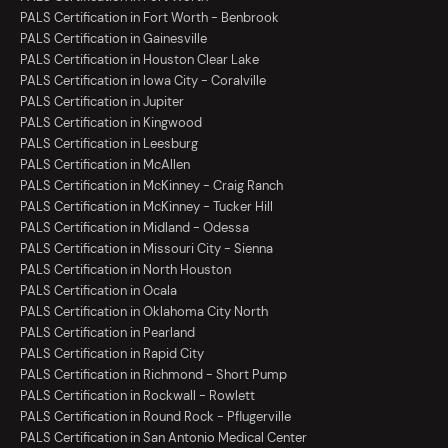
PALS Certification in Fort Worth - Benbrook
PALS Certification in Gainesville
PALS Certification in Houston Clear Lake
PALS Certification in Iowa City - Coralville
PALS Certification in Jupiter
PALS Certification in Kingwood
PALS Certification in Leesburg
PALS Certification in McAllen
PALS Certification in McKinney - Craig Ranch
PALS Certification in McKinney - Tucker Hill
PALS Certification in Midland - Odessa
PALS Certification in Missouri City - Sienna
PALS Certification in North Houston
PALS Certification in Ocala
PALS Certification in Oklahoma City North
PALS Certification in Pearland
PALS Certification in Rapid City
PALS Certification in Richmond - Short Pump
PALS Certification in Rockwall - Rowlett
PALS Certification in Round Rock - Pflugerville
PALS Certification in San Antonio Medical Center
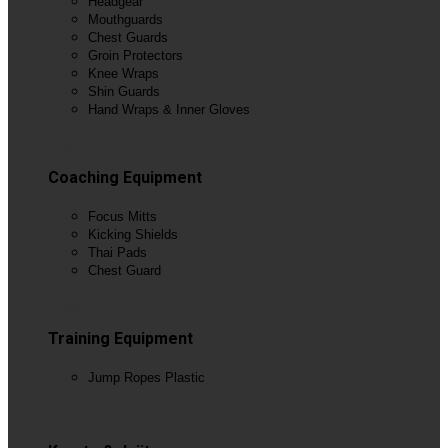
Headgear
Mouthguards
Chest Guards
Groin Protectors
Knee Wraps
Shin Guards
Hand Wraps & Inner Gloves
View All
Coaching Equipment
Focus Mitts
Kicking Shields
Thai Pads
Chest Guard
View All
Training Equipment
Jump Ropes Plastic
View All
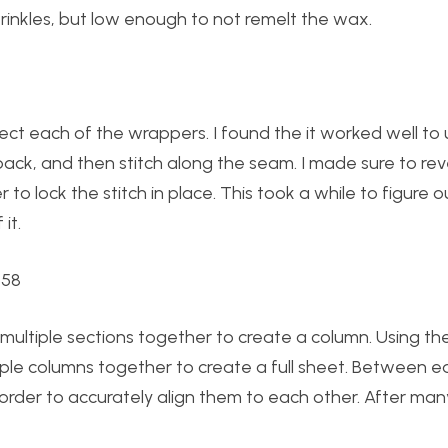
inkles, but low enough to not remelt the wax.
ct each of the wrappers. I found the it worked well to 
ack, and then stitch along the seam. I made sure to rev
o lock the stitch in place. This took a while to figure o
it.
 multiple sections together to create a column. Using t
tiple columns together to create a full sheet. Between e
 order to accurately align them to each other. After many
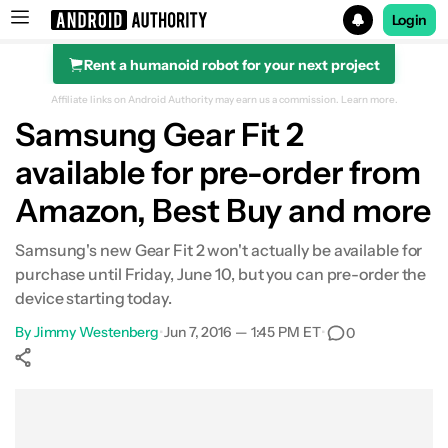
Login
Rent a humanoid robot for your next project
Search results for
Affiliate links on Android Authority may earn us a commission.
Learn more.
Samsung Gear Fit 2
available for pre-order from
Amazon, Best Buy and more
Samsung's new Gear Fit 2 won't actually be available for
purchase until Friday, June 10, but you can pre-order the
device starting today.
By
Jimmy Westenberg
•
Jun 7, 2016 — 1:45 PM ET
•
0
Show More
Facebook
Shares
X
Shares
WhatsApp
Shares
0
0
0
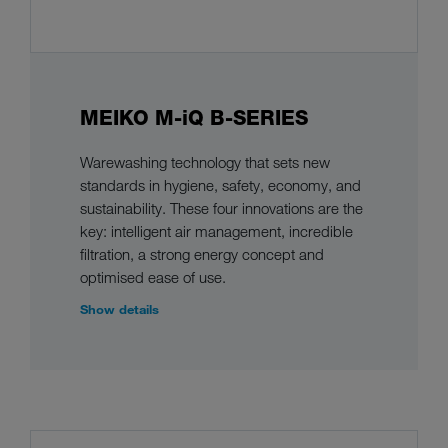
MEIKO M-iQ B-SERIES
Warewashing technology that sets new
standards in hygiene, safety, economy, and
sustainability. These four innovations are the
key: intelligent air management, incredible
filtration, a strong energy concept and
optimised ease of use.
Show details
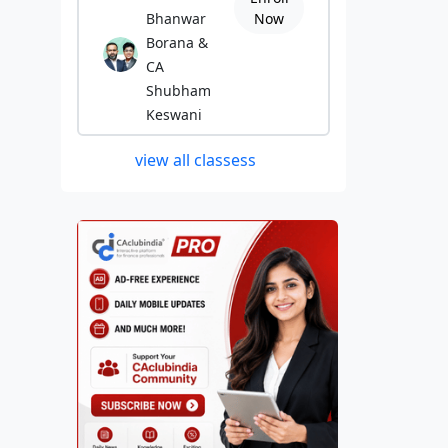
Bhanwar
Now
Borana &
CA
Shubham
Keswani
view all classess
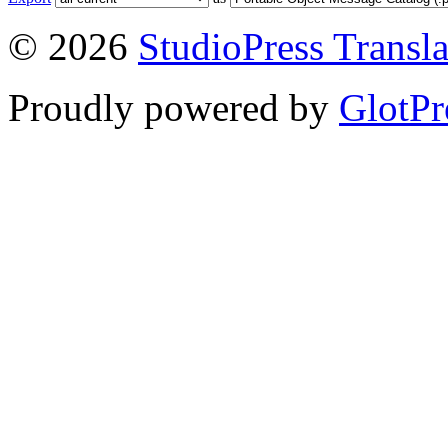
© 2026
StudioPress Transla
Proudly powered by
GlotPr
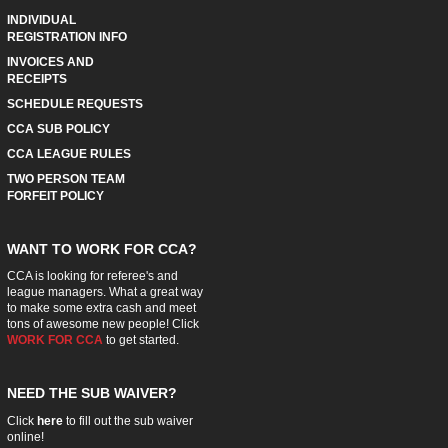
INDIVIDUAL
REGISTRATION INFO
INVOICES AND
RECEIPTS
SCHEDULE REQUESTS
CCA SUB POLICY
CCA LEAGUE RULES
TWO PERSON TEAM
FORFEIT POLICY
WANT TO WORK FOR CCA?
CCA is looking for referee's and
league managers. What a great way
to make some extra cash and meet
tons of awesome new people! Click
WORK FOR CCA
to get started.
NEED THE SUB WAIVER?
Click
here
to fill out the sub waiver
online!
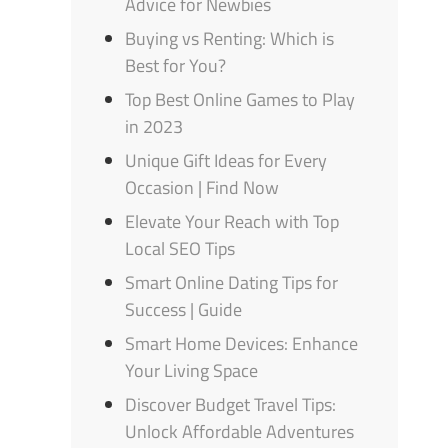
Advice for Newbies
Buying vs Renting: Which is
Best for You?
Top Best Online Games to Play
in 2023
Unique Gift Ideas for Every
Occasion | Find Now
Elevate Your Reach with Top
Local SEO Tips
Smart Online Dating Tips for
Success | Guide
Smart Home Devices: Enhance
Your Living Space
Discover Budget Travel Tips:
Unlock Affordable Adventures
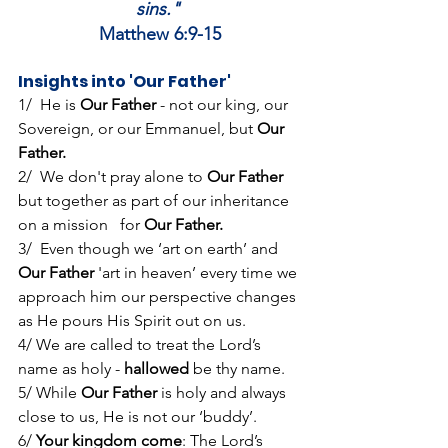
sins."
Matthew 6:9-15
Insights into 'Our Father'
1/  He is 
Our Father 
- not our king, our 
Sovereign, or our Emmanuel, but 
Our 
Father.
2/  We don't pray alone to 
Our Father
but together as part of our inheritance 
on a mission   for 
Our Father.
3/  
Even though we ‘art on earth’ and 
Our Father
 'art in heaven’ every time we 
approach him our perspective changes 
as He pours His Spirit out on us.
4/ We are called to treat the Lord’s 
name as holy - 
hallowed
 be thy name.
5/ While 
Our Father
 is holy and always 
close to us, He is not our ‘buddy’.
6/ 
Your kingdom come
: The Lord’s 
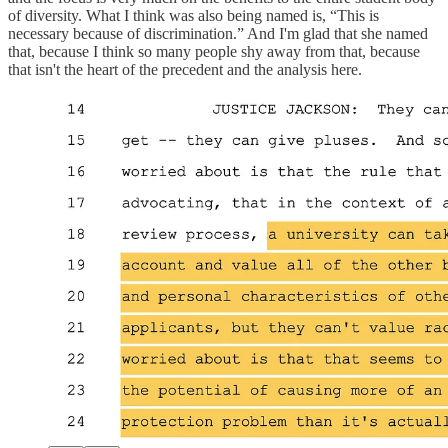
of diversity. What I think was also being named is, “This is
necessary because of discrimination.” And I'm glad that she named
that, because I think so many people shy away from that, because
that isn't the heart of the precedent and the analysis here.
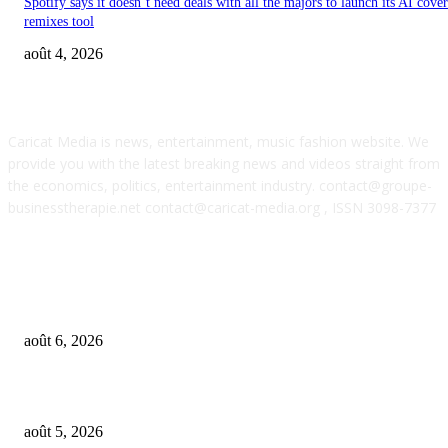
Spotify says it doesn’t need deals with all the majors to launch its AI cove
remixes tool
août 4, 2026
ABOUT US
Caricat Media is news, entertainment, music fashion website. We
provide you with the latest breaking news and videos straight from
the economics, politics, entertainment industry. contact@groupe-
businesstherapie.net contact@caricat-media.org , ISSN 3098-7377
POPULAR POSTS
What if AI’s biggest impact on music isn’t just what gets made, but what g
wanted?
août 6, 2026
UMG asks court to dismiss US musicians’ union lawsuit over Udio AI deal
août 5, 2026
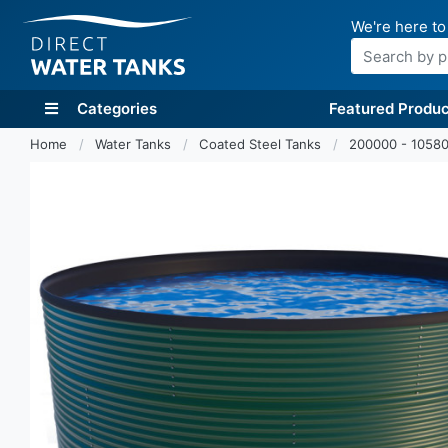
We're here to
Search
Categories
Featured Produc
Home
Water Tanks
Coated Steel Tanks
200000 - 10580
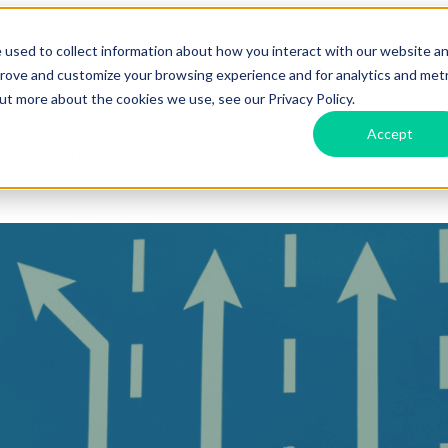
 used to collect information about how you interact with our website a
prove and customize your browsing experience and for analytics and metr
Features
Show submenu for Labs
Labs
Show submenu f
out more about the cookies we use, see our Privacy Policy.
Accept
d
PARTNERS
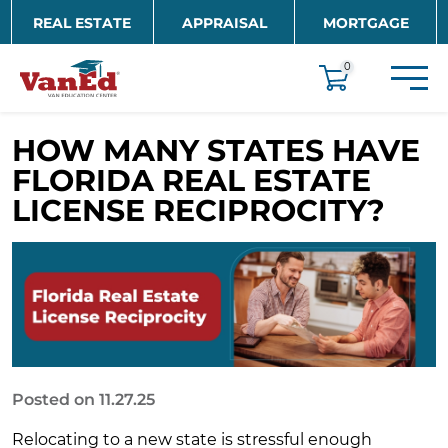
Skip to main content
REAL ESTATE
APPRAISAL
MORTGAGE
EDUCATION
0
HOW MANY STATES HAVE
FLORIDA REAL ESTATE
LICENSE RECIPROCITY?
Posted on 11.27.25
Relocating to a new state is stressful enough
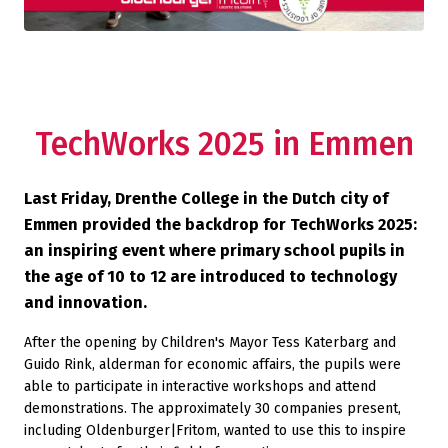
TechWorks 2025 in Emmen
Last Friday, Drenthe College in the Dutch city of
Emmen provided the backdrop for TechWorks 2025:
an inspiring event where primary school pupils in
the age of 10 to 12 are introduced to technology
and innovation.
After the opening by Children's Mayor Tess Katerbarg and
Guido Rink, alderman for economic affairs, the pupils were
able to participate in interactive workshops and attend
demonstrations. The approximately 30 companies present,
including Oldenburger|Fritom, wanted to use this to inspire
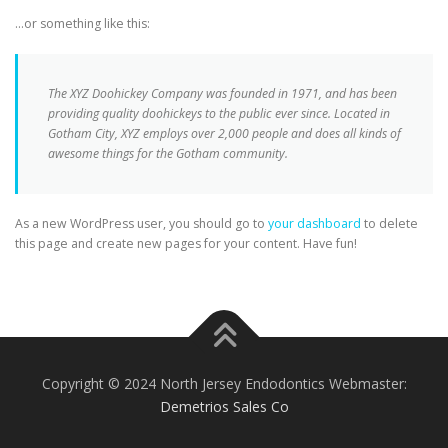
…or something like this:
The XYZ Doohickey Company was founded in 1971, and has been
providing quality doohickeys to the public ever since. Located in
Gotham City, XYZ employs over 2,000 people and does all kinds of
awesome things for the Gotham community.
As a new WordPress user, you should go to
your dashboard
to delete
this page and create new pages for your content. Have fun!
Copyright © 2024 North Jersey Endodontics Webmaster:
Demetrios Sales Co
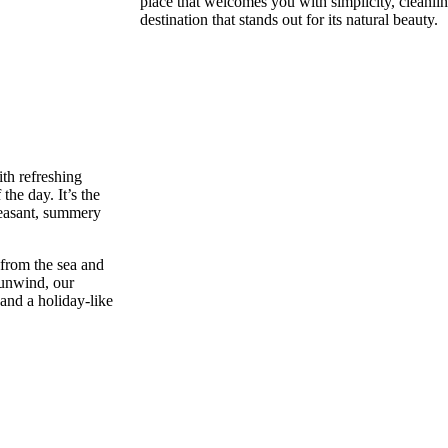
place that welcomes you with simplicity, cleanli
destination that stands out for its natural beauty.
th refreshing
the day. It’s the
pleasant, summery
 from the sea and
 unwind, our
 and a holiday-like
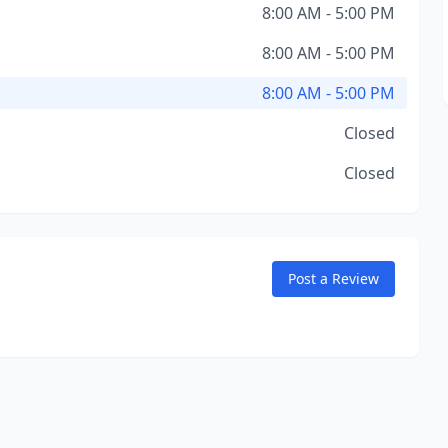
8:00 AM - 5:00 PM
8:00 AM - 5:00 PM
8:00 AM - 5:00 PM
Closed
Closed
Post a Review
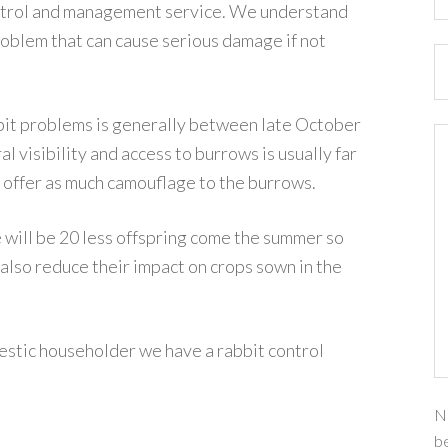
ontrol and management service. We understand
roblem that can cause serious damage if not
bbit problems is generally between late October
l visibility and access to burrows is usually far
 offer as much camouflage to the burrows.
 will be 20 less offspring come the summer so
 also reduce their impact on crops sown in the
stic householder we have a rabbit control
Na
be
···
Directions -
Rewrite the stretch of the material from the line containing "place that welcomes" through the line containing "Post a Review", swapping "Closed" for "By appointment" and leaving everything else unchanged. Omit the pictures from your answer.

Written response -
place that welcomes you with simplicity, cleanli
destination that stands out for its natural beauty.
th refreshing
the day. It’s the
pleasant, summery
 from the sea and
 unwind, our
 and a holiday-like
8:00 AM - 5:00 PM
8:00 AM - 5:00 PM
8:00 AM - 5:00 PM
By appointment
By appointment
Post a Review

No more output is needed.